Radio Caroline 1999 Today, Friday 28th March, marks the 50th anniversary of Radio Caroline, originally a pirate radio station. Piracy on the high seas would not be complete without a shipwreck somewhere, in this case the vessel that became Radio Caroline South, broadcasting from the coast off Essex. This vessel was the Mi Amigo.
Seamen often say that ships have a personality of their own or that a ship is an ‘unlucky’ vessel. Mi Amigo certainly had an adventurous career, despite her origins as a workaday sailing schooner built at Kiel in 1921, operating in the Baltic region. She was commandeered by Nazi forces in 1941-3, and began her career as a radio broadcast vessel off Danish waters in 1960, before Radio Caroline.
During her years operating off the Essex coast, she exemplified the main problem facing stationary vessels.
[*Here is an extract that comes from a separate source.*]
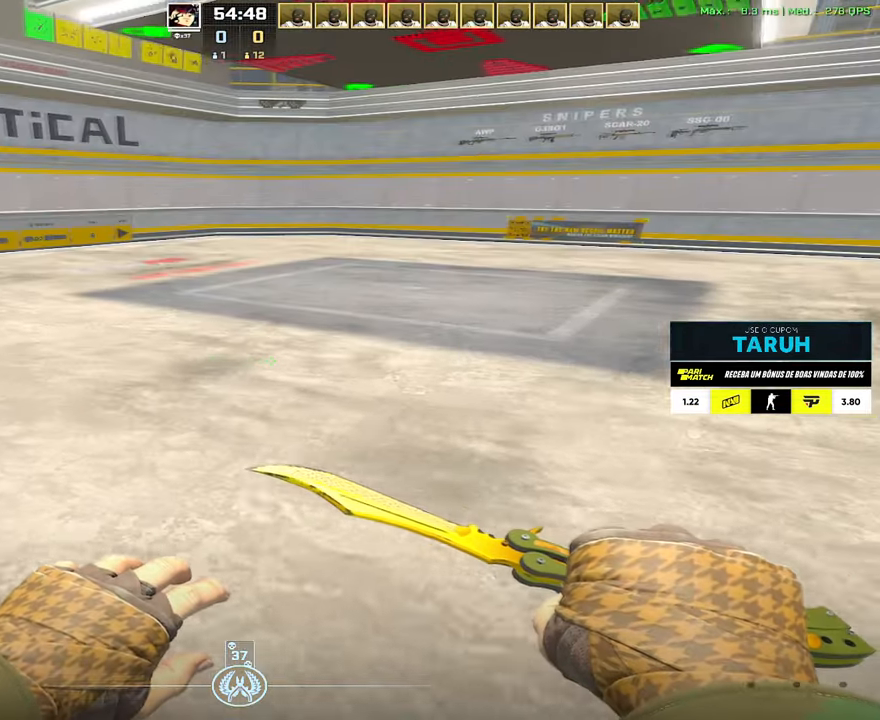
{"keys": ["d"], "mouse": [], "events": []}
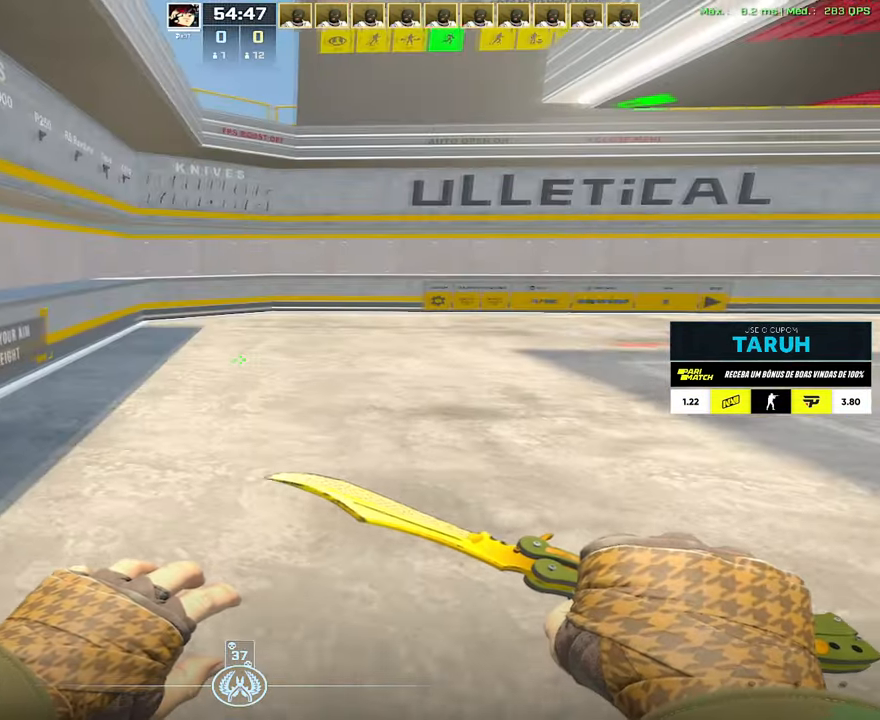
{"keys": ["d"], "mouse": [], "events": []}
During storms they were extremely vulnerable to running on nearby hazards as they could not quickly steer themselves out of trouble, if at all, if their anchors broke. (Light vessels without motive power were particularly prone to this problem.) Mi Amigo drifted ashore at Holland Haven near Frinton in 1966, struck the Long Sand Head just off the Thames Estuary in 1975 and 1976, before eventually sinking after striking the Long Sand once more in 1980. Her mast was visible for a number of years afterwards and the wreck remains charted in the Estuary: she was recorded in English Heritage’s Modern Wrecks Project of 2010, 30 years after she was lost.
The last words broadcast from Mi Amigo were those of the DJ on duty just before midnight on 19/20 March 1980: “Due to severe weather conditions and the fact that we are shipping quite a lot of water, we’re closing down and the crew are at this stage leaving the ship.” All the crew were rescued by the Sheerness lifeboat, plus Wilson II the canary.